The Impact of NAT2 Acetylator Genotype on Mutagenesis and DNA Adducts from 2-Amino-9H-pyrido[2,3-b]indole

2-Amino-9H-pyrido[2,3-b]indole (A alpha C) is a carcinogenic heterocyclic aromatic amine (HAA) that is produced in high quantities in tobacco smoke and that also forms in charred meats. The bioactivation of A alpha C occurs by cytochrome P450-mediated (P450 1A2) N-oxidation of the exocyclic amine group, to form 2-hydroxyamino-9H-pyrido[2,3-b]indole (HONH-A alpha C). The HONH-A alpha C metabolite can then undergo further activation by phase II enzymes to form the penultimate ester species, which bind to DNA. Some epidemiological studies suggest a role for NAT2 genetic polymorphisms in human susceptibilities to various cancers from tobacco smoke and from consumption of well-done meats, where the exposures to A alpha C can be substantial.

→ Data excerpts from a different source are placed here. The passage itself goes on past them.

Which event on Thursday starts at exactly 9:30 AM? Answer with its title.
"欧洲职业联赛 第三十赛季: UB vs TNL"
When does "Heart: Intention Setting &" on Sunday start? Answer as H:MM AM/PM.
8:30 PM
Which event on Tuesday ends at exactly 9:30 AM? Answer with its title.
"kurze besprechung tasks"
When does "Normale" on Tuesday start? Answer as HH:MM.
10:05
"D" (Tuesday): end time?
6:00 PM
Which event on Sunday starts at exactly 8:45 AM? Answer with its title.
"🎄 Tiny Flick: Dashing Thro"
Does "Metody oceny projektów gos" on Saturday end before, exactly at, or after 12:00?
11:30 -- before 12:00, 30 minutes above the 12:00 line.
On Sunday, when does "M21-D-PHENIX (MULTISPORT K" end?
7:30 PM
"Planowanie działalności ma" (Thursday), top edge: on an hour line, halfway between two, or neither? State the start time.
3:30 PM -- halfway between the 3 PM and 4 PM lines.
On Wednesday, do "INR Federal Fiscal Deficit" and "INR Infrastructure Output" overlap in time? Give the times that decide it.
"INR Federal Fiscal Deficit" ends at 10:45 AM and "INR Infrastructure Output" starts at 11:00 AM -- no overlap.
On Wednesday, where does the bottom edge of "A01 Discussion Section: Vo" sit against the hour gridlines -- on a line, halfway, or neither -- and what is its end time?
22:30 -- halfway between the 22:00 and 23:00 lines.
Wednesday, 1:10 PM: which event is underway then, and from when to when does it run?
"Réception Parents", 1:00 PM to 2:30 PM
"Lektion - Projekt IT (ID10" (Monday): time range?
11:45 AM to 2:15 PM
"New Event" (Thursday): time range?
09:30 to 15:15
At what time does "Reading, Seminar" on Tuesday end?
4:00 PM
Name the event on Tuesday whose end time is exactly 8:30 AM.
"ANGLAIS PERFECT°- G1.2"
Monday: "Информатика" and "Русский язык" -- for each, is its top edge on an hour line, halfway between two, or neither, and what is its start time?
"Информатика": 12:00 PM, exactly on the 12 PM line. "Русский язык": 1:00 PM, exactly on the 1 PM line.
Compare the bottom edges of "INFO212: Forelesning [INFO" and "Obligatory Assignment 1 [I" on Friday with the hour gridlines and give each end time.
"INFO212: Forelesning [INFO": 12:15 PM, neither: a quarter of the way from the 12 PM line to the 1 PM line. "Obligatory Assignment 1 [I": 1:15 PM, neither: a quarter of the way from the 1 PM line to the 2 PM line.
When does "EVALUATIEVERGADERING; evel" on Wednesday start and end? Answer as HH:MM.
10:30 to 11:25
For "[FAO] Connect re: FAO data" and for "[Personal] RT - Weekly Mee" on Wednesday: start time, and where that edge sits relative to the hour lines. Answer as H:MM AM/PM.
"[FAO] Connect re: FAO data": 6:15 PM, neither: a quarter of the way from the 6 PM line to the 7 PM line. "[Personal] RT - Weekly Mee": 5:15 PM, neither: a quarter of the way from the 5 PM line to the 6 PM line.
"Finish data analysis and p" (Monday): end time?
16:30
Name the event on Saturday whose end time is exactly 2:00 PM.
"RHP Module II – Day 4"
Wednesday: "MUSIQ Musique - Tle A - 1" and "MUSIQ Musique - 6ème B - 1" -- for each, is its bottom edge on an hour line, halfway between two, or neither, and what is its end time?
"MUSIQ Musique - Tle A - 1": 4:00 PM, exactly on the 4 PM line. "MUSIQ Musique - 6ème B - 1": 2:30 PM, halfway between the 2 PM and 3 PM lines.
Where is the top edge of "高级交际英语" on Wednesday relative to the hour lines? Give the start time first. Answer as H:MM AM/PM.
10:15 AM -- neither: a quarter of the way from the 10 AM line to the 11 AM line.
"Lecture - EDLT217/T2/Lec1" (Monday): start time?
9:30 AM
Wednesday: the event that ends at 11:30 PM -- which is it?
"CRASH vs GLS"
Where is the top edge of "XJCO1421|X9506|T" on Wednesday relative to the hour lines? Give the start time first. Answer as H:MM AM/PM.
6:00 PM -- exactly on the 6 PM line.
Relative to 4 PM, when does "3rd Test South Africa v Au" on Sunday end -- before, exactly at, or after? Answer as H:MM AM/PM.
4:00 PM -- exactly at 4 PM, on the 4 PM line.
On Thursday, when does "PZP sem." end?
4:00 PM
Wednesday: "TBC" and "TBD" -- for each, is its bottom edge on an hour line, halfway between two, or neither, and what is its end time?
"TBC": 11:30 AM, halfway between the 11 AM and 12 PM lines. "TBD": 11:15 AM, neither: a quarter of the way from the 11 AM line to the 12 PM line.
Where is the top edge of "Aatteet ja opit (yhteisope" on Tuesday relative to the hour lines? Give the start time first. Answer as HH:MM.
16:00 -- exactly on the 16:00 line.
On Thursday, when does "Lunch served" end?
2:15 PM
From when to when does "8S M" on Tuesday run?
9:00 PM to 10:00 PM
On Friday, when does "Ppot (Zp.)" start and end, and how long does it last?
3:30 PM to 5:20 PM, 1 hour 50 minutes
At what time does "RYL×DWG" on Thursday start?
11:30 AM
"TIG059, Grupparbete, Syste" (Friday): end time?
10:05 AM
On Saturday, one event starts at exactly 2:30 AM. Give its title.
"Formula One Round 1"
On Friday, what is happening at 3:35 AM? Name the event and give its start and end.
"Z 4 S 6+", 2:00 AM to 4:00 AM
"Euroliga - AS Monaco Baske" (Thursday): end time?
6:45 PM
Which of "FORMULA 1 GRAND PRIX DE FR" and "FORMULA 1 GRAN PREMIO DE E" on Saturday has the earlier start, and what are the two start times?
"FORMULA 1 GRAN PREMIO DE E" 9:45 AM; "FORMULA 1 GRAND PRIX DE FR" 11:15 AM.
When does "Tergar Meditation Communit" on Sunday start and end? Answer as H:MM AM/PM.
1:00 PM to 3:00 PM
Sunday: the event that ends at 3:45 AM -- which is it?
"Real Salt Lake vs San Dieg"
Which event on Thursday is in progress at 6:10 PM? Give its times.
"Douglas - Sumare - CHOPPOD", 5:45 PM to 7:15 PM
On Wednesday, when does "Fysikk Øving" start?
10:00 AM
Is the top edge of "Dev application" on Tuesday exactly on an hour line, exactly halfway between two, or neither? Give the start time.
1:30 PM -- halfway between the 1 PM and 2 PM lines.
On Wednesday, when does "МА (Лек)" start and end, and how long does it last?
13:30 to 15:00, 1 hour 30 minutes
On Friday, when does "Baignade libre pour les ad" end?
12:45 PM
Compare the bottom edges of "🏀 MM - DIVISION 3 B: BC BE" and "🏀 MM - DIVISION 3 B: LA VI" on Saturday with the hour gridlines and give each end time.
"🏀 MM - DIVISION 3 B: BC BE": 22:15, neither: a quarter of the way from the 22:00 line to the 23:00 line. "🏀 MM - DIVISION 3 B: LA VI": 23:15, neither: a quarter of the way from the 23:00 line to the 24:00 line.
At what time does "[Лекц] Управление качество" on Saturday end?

In this investigation, we have measured the genotoxicity of A alpha C in nucleotide excision repair-deficient Chinese hamster ovary (CHO) cells stably transfected with human P450 1A2 and either the NAT2*4 (rapid, wild-type acetylator) or the NAT2*5B (the most common slow acetylator) allele, to determine the role of NAT2 phenotype in the biological effects of A alpha C. Mutations at the hypoxanthine phosphoribosyl transferase (hprt) locus were induced in a dose-dependent manner by A alpha C and were found to be highest in cells transfected with P450 1A2 and NA72*4, followed by cells transfected with P450 1A2 and NAT2*5B. The level of formation of the deoxyguanosine (dG) adduct N-(deoxyguanosin-8-yl)-2-amino-9H-pyrido[2,3-b]indole (dG-C8-A alpha C) paralleled the mutagenic potency in these cell lines. However, A alpha C did not form DNA adducts or induce mutations in untransfected CHO cells or in cells only expressing P450 1A2. These findings clearly demonstrate that NAT2 genetic polymorphism plays a major role in the genotoxic potency of A alpha C.